Je serai d’accord en tout sur ce que Claude Bressand écrit. Sauf sur l’angélisme implicite. L’auteur nous invite à croire que chacun souhaite être clair. Rien n’est moins sûr, quelque regret qu’on en ait. Il est bien vrai que, de deux présentations statistiques, toutes deux formellement exactes, l’une ou l’autre convient mieux selon le contexte. Mais il est de fait que l’on voit choisir, tendancieusement, celle qui est la plus flatteuse pour la thèse de celui qui parle.

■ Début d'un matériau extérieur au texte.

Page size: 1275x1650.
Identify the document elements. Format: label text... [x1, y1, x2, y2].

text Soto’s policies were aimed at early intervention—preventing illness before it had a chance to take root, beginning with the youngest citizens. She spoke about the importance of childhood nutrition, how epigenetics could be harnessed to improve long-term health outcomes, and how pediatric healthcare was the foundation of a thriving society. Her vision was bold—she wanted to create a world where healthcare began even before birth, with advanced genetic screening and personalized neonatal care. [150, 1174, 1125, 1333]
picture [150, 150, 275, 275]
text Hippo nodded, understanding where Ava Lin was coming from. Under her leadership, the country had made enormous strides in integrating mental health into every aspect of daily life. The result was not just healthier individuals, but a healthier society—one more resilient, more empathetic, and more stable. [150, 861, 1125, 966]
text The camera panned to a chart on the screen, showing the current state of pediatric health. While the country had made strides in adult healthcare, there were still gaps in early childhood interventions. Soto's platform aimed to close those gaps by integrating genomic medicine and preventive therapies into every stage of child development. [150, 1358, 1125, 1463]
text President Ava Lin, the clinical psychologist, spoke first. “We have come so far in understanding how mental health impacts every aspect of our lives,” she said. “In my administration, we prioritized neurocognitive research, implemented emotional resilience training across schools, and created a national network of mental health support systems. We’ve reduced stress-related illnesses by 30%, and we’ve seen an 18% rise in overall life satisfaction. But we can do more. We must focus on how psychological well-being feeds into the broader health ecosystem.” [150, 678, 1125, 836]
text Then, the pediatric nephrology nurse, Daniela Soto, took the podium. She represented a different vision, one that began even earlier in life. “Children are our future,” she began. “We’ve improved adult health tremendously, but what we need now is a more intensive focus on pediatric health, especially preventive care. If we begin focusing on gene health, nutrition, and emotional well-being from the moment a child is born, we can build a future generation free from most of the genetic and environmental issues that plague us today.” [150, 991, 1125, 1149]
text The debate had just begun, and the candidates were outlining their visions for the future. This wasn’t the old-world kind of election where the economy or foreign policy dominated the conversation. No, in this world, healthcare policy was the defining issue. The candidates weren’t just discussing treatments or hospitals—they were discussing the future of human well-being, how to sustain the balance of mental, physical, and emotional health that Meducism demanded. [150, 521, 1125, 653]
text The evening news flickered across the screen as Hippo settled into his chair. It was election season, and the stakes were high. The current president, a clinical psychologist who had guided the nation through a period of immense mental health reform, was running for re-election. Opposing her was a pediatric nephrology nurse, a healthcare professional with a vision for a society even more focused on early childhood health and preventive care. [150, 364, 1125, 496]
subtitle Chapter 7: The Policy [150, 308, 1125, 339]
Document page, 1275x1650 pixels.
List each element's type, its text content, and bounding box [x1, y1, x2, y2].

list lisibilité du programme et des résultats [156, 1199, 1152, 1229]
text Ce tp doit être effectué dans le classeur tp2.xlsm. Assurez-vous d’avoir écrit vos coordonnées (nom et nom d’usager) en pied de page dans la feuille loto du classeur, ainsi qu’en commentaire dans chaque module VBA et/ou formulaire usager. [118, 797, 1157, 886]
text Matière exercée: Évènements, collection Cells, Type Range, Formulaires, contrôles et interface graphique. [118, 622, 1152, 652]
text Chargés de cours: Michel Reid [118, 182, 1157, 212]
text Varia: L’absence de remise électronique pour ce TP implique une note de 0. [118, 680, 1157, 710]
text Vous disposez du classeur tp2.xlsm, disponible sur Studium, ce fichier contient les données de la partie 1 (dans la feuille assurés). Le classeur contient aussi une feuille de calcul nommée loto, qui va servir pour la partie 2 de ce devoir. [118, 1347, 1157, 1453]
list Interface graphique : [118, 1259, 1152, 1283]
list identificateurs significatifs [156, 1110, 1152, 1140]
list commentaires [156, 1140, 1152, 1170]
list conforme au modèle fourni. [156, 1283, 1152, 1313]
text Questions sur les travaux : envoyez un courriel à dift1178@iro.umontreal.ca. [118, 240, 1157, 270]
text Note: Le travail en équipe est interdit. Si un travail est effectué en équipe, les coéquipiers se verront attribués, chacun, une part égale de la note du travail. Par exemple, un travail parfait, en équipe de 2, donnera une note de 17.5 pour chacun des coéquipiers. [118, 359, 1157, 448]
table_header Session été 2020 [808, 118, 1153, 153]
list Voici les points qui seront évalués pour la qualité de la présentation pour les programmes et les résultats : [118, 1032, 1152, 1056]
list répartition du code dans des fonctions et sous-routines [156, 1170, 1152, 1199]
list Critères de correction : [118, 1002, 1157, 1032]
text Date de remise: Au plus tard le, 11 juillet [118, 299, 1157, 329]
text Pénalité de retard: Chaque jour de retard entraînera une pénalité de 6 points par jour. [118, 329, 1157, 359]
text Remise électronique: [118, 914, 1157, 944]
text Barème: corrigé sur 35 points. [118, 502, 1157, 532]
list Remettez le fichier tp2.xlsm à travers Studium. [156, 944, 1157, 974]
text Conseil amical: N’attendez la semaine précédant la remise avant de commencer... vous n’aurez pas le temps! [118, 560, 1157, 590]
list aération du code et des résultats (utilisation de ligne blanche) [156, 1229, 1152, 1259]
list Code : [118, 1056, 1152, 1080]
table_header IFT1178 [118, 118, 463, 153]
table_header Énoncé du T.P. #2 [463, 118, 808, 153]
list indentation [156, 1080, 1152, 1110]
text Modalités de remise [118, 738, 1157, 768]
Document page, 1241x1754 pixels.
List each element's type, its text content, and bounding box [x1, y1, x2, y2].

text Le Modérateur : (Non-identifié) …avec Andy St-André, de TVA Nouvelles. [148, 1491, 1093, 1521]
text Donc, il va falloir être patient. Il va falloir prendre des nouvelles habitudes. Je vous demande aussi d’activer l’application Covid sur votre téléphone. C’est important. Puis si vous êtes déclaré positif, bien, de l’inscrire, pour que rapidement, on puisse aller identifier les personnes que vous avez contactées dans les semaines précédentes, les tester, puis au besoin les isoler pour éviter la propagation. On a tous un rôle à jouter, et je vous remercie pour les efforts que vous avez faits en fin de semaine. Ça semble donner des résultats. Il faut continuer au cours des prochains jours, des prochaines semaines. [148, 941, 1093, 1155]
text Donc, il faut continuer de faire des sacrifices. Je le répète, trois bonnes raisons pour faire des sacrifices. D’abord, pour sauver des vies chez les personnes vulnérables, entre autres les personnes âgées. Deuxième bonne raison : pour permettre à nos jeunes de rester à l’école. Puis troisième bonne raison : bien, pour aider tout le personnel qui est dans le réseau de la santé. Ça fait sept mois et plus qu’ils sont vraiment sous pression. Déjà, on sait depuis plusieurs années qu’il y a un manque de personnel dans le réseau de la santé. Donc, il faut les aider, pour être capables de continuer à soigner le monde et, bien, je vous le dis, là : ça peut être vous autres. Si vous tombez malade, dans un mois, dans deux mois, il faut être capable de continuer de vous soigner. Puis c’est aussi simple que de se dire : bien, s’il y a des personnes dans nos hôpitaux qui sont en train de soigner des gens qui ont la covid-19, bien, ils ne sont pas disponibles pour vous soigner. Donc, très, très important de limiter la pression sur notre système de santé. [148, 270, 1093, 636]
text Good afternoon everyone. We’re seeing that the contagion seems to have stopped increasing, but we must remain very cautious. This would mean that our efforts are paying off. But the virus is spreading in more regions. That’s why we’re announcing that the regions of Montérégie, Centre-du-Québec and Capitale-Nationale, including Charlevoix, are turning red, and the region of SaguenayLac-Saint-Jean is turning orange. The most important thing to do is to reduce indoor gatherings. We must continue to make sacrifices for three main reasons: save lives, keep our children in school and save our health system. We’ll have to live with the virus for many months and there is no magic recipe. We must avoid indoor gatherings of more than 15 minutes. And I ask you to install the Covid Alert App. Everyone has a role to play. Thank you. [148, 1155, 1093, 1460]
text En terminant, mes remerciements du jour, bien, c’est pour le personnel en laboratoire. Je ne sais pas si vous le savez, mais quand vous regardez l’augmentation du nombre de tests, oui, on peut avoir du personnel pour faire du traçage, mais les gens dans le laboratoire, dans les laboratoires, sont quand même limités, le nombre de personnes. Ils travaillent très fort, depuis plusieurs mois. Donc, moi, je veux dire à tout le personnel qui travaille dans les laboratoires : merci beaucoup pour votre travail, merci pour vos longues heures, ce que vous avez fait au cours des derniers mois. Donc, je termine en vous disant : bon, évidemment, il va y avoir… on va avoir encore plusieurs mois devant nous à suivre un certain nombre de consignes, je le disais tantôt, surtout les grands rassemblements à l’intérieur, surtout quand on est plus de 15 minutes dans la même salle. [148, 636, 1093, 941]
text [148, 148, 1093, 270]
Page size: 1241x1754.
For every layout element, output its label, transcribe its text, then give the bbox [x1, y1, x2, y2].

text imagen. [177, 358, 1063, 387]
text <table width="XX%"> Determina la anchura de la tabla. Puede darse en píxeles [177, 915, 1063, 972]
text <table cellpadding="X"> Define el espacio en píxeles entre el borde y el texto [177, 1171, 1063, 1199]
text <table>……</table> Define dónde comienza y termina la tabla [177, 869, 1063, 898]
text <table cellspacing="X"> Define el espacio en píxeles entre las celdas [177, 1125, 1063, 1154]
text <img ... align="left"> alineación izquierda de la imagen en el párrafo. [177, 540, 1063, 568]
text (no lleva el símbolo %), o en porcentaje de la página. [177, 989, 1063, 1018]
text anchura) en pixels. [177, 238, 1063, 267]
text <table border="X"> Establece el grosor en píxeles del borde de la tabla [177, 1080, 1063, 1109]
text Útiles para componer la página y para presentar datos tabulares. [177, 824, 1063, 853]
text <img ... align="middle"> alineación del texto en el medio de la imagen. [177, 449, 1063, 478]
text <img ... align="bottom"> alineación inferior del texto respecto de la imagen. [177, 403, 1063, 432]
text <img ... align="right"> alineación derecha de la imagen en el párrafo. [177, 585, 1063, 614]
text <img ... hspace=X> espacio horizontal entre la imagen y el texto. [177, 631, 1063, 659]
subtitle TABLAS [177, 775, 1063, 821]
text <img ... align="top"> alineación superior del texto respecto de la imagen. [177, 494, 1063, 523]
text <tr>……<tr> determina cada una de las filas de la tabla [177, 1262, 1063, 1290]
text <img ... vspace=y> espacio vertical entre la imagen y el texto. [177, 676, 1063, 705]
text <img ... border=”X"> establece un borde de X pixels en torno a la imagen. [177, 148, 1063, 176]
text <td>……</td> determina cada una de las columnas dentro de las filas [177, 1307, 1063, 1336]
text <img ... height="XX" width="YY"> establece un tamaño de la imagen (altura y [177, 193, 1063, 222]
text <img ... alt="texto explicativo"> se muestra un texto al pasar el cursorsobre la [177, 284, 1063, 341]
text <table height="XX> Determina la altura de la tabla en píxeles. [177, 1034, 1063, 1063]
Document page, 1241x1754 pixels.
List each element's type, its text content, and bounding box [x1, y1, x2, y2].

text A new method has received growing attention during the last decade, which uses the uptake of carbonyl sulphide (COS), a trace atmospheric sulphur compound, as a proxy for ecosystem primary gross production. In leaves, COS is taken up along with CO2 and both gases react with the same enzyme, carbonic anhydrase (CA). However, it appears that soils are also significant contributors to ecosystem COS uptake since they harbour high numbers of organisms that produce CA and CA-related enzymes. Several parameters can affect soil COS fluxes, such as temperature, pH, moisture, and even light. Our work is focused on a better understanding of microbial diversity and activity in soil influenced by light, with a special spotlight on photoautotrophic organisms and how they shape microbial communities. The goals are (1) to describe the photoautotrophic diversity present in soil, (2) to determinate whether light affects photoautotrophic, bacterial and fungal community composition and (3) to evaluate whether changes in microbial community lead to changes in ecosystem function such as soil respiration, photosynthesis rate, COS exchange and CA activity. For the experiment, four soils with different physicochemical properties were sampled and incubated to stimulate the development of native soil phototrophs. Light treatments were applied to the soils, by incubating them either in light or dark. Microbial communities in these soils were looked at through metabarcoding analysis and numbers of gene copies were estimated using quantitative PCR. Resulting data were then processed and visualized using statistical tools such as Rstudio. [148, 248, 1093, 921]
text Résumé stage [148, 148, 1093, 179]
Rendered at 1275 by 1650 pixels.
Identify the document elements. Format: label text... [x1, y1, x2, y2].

Un exemple, plus simple encore que celui des pourcentages « en dedans » et « en dehors ». Il y a plusieurs années, dans un rapport du CERC, nous avions donné le salaire médian. Je ne sais plus quel était le chiffre, à l’époque ; mais cela n’a pas d’importance ici ; mettons que ç’ait été 3000 F par mois. Rendant compte de notre rapport, un journal (de droite, évidemment) titrait « La moitié des salariés gagnent plus de 3000 francs par ». Et un journal (de gauche, par hypothèse) titrait le même jour « La moitié des salariés gagnent encore moins de 3000 francs par mois ». Aucun des deux n’était répréhensible.
De même, il est plus apaisant de constater que les femmes gagnent, en moyenne, 20% de moins que les hommes ; et plus alarmiste de révéler que les hommes sont payés 25% de plus que les femmes. Suivons donc les conseils sages de Claude Bressand : mais restons lucides quant aux tentations des acteurs engagés.